Telepathology, the ability to view remote pathology images, and more specifically, the technology to allow this to happen, has been available for more than 50 years.
In 1968, a medical clinic at Boston's Logan Airport had a connection with Massachusetts General Hospital to do blood smears using black and white images. As the clinic and the program grew, so did its ability to handle other kinds of images. By the early 1980s, programs worldwide, including Scandinavia, used telepathology frequently in harsh and remote climates for the purposes of performing frozen sections. With the use of email throughout the early 90s, the development of robotic viewing technologies and subsequently, full slide imaging on a larger commercial scale by the late 90s and into this millennium, the ability for pathologists to view remote images has, like many things in our society, become faster, cheaper, and more accurate with widespread high-speed communications, improved processing power, and computer technologies.
Nearly since its inception, the actual business and clinical implementation of remote pathology practices, whether for remote frozen sections or high-volume, high throughput anatomic pathology laboratories, have been mired in numerous regulatory, legal, and intellectual property.
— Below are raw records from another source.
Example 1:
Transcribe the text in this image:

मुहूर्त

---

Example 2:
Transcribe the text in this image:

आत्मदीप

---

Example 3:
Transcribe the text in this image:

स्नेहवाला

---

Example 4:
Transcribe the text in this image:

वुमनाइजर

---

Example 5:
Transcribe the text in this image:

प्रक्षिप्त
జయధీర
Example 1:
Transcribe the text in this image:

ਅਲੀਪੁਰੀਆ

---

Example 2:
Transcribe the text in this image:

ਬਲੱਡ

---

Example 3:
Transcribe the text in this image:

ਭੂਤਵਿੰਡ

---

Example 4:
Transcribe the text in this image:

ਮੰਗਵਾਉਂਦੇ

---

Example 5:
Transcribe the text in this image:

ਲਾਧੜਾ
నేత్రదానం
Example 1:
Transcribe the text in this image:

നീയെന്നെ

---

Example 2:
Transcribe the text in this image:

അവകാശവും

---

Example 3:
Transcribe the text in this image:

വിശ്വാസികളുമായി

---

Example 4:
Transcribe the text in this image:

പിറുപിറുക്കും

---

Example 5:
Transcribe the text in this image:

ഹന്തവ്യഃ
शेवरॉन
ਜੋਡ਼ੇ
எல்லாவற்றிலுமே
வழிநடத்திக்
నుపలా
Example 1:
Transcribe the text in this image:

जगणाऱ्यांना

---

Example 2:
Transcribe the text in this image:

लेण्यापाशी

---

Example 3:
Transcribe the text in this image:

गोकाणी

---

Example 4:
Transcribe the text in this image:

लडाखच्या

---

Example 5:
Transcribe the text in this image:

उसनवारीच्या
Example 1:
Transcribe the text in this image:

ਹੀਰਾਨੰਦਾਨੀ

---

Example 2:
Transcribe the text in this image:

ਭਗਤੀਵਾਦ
While the technology has been shown in study after study that the images were likely as good as (if not better than) images seen through one's microscope, doubts remained among pathologists worldwide whether the technology was safe to use.
These concerns were appropriate and over time, first with the FDA approval in 2017, full slide imaging has increasingly become recognized as a safe and effective tool in our tool box for diagnostic purposes in the care of our patients. Before 2017, and in part since, the business matters and other regulatory issues have effectively made it very restrictive with numerous barriers to adoption. In fact, numerous talks are given each year, at surgical pathology and pathology informatics meetings alike, regarding "obstacles to use". Institutions and programs that have started digital pathology programs talk about how they addressed their use cases, the technologies used for those use cases, the problems they were trying to solve and, perhaps, the problems created in the course of solving the first ones. However, many issues still remained regarding medicolegal issues, perhaps not within integrated healthcare delivery systems per se, but across organizations, state lines, and country borders.
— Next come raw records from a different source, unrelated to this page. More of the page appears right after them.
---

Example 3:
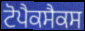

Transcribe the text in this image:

ਟੋਪੈਕਸੈਕਸ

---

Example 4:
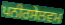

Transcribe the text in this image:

ਪਨੀਰਸੇਲਵਮ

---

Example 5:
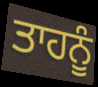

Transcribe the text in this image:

ਤਾਹਨੂੰ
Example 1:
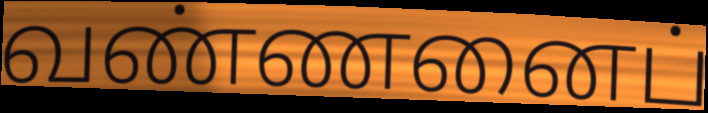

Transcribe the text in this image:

வண்ணனைப்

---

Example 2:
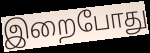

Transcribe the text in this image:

இறைபோது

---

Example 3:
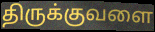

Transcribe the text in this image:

திருக்குவளை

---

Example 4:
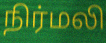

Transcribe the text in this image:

நிர்மலி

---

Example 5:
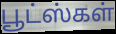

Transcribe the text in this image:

பூட்ஸ்கள்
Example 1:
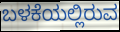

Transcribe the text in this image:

ಬಳಕೆಯಲ್ಲಿರುವ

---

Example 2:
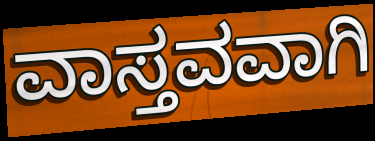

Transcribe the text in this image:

ವಾಸ್ತವವಾಗಿ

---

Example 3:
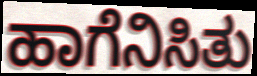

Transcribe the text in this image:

ಹಾಗೆನಿಸಿತು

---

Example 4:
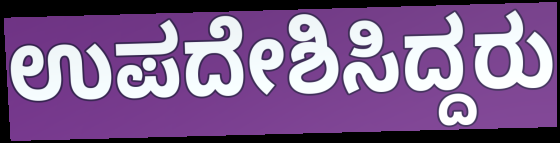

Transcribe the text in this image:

ಉಪದೇಶಿಸಿದ್ದರು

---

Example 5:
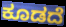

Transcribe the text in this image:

ಕೂಡದೆ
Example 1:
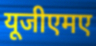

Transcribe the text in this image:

यूजीएमए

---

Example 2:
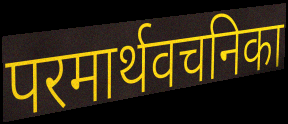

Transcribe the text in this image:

परमार्थवचनिका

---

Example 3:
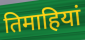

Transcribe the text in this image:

तिमाहियां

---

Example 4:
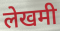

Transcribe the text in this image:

लेखमी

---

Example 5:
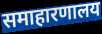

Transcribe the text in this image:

समाहारणालय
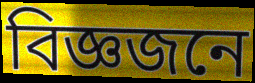
বিজ্ঞজনে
More recently, in light of the Covid-19 pandemic, numerous changes to not only our personal and social lives have taken place, but also significant changes in the world of telehealth (formerly telemedicine) as it is viewed in terms of risk / reward by Centers for Medicare Services (CMS), Food and Drug Administration, and our professional societies and colleges. In fact, nearly 50 years of red tape, legal issues and lack of reimbursement were addressed by CMS to allow pathologists the remote viewing of pathology images from home offices for purposes of providing care to patients while minimizing exposure on hospitals and sheltering in place.
An analogy that has been used in digital pathology for many years is that we have these fantastic Ferraris but can only go 30 miles an hour. The Ferraris are now going 180 miles an hour. This isn't because the roads are less crowded, but is a function of meeting demands during unusual times using technologies that have been used for many years but with legal, regulatory and use issues. Late last month, the College of American Pathologists, the Society of Clinical Pathology, the American Hospital Association, the American Medical Association, and others advocated for these technologies to be used by pathologists at a distance. The advocates cited an aging population within the pathology world who could still perform their work without risking their own health as well as an increasing demand for pathology and laboratory testing services which would require essential personnel to be able to perform their jobs. The guidance document from the College of American Pathologists cites: "Over-burdening remaining pathologists with excess work due to staffing shortages, thereby increasing the risk of burnout, medical error, and further shortages in staffing due to exposure" are potential risks of not allowing remote read-outs. A longer-term risk was cited as "denying remote access to expert pathologists to provide patients with the most accurate diagnosis may have serious repercussions long after the current crisis subsites." In closing, the document cites "pathology and laboratory medicine departments in the United States have the infrastructure for remote sign-out. This includes, but is not limited to, the use of validated digital pathology systems …"
Clearly, this is exciting news for the digital pathology industry which collectively has spent the better part of two decades in an organized fashion, first with the American Telemedicine Association and subsequently with the Digital Pathology Association to make these technologies available to our patients. Arguably, the adoption curve for digital pathology has been right-shifted with a reduced slope, in large part due to the issues mentioned previously. We feel that it is critical, during this public health crisis, to do everything and anything we can to continue to support our patients, our practices, our hospitals, and our healthcare networks. The recognition of being able to use validated and self-validated digital pathology technologies for primary care is beneficial for both industry and users.
As we look to the months ahead, with a growing recognition that soon, perhaps a fraction of us, can sit at Fenway, eating a Fenway Frank, 6 feet apart as life "returns to normal", we should take this opportunity as both industry and users to steward this change and ensure that best practices are utilized for today and tomorrow. This is an opportunity during very different times to herald real change within our specialty doing the work that we love to do and the industry supporting the change needed to do this work.
It is incumbent upon all of us that these technologies are used with appropriate validation, guidelines, and quality assurance measures to ensure the highest quality of patient care from a technical and professional perspective. As we all deal with the situation before us, this is an excellent opportunity to put our best foot forward in these incredible times.